Although I did not by any means witness firsthand the worst of what my parents and the rest of my family experienced in Grapeland, I was certainly made aware that being Black enclosed me in a web of stereotypes, which I would not likely escape. I had no thought that I would be exempt from the treatment my parents recounted from their past. To avoid being overtaken by the circumstances I had inherited, I had to imagine the world as a far more interesting and logical place, much as one might stubbornly build a castle in the sand, knowing that it will be washed away. But I never expected my imagined castles to replace permanently the reality of rural East Texas in the ’40s and ’50s.

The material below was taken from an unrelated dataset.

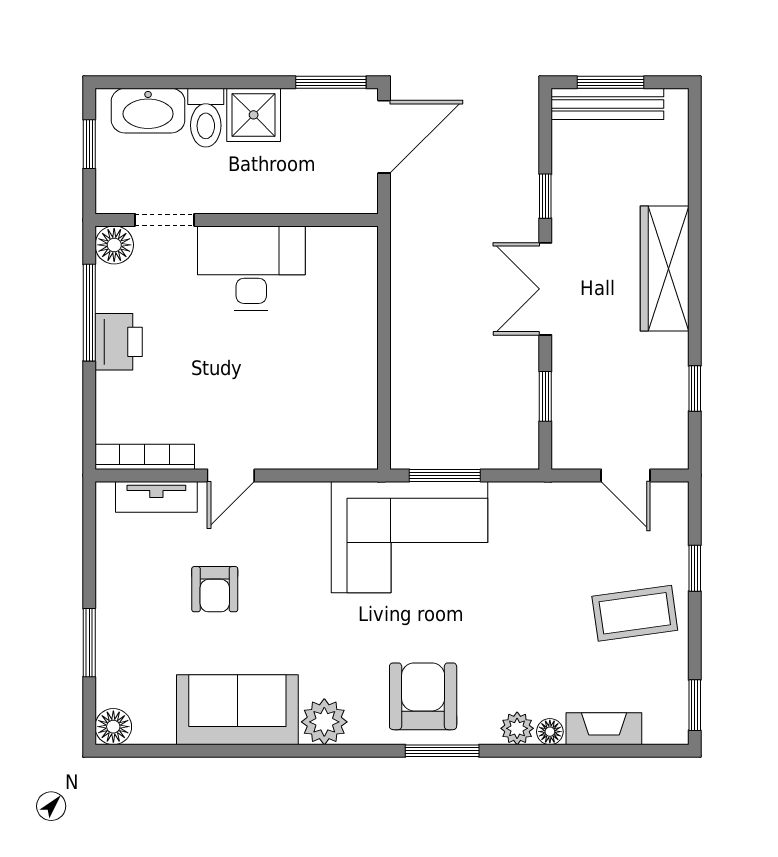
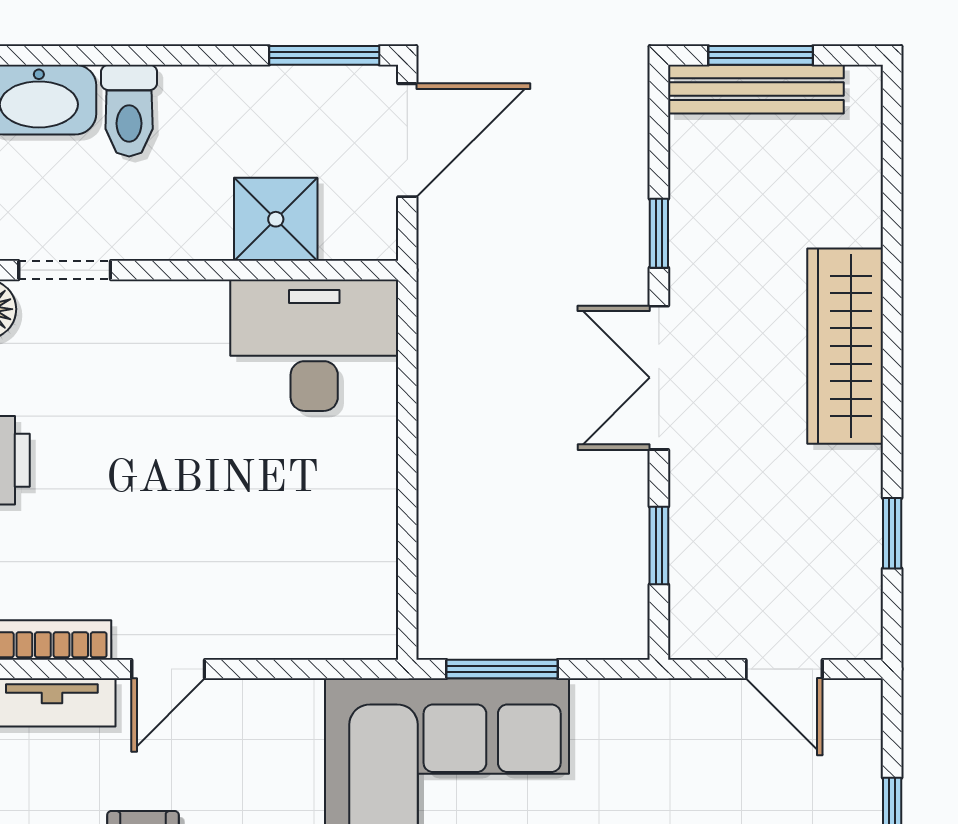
shower: (254, 115) -> (276, 219), moved
desk: (251, 268) -> (314, 345), moved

Today, I own the land that my mother inherited from her mother. Once married, Mama never again lived on this land; she followed the moves and inhabited the homes dictated by my father’s employment. Though undeveloped, this land is worth my owning because it represents the strivings of the Campbells and Stubblefields and the deep and willful connections that Mama and Daddy made to each other and the region. I return to the red clay roads and sandy fields of Daly as often as I can to remind myself what I learned there: the need to stretch beyond the boundaries imposed upon me as a child. I return to marvel at how my interest in far different worlds was kindled as I wandered barefoot through the field and meadows. I return to contemplate what my grandparents Emma and Richard, and my mother and father must have endured to keep us safe and to instill in us a sense of self-worth in the face of colossal barriers to pride and accomplishment. And so, I hold on to this land because “up home” is a journey I will always make and “down home” is a feeling I will always relish.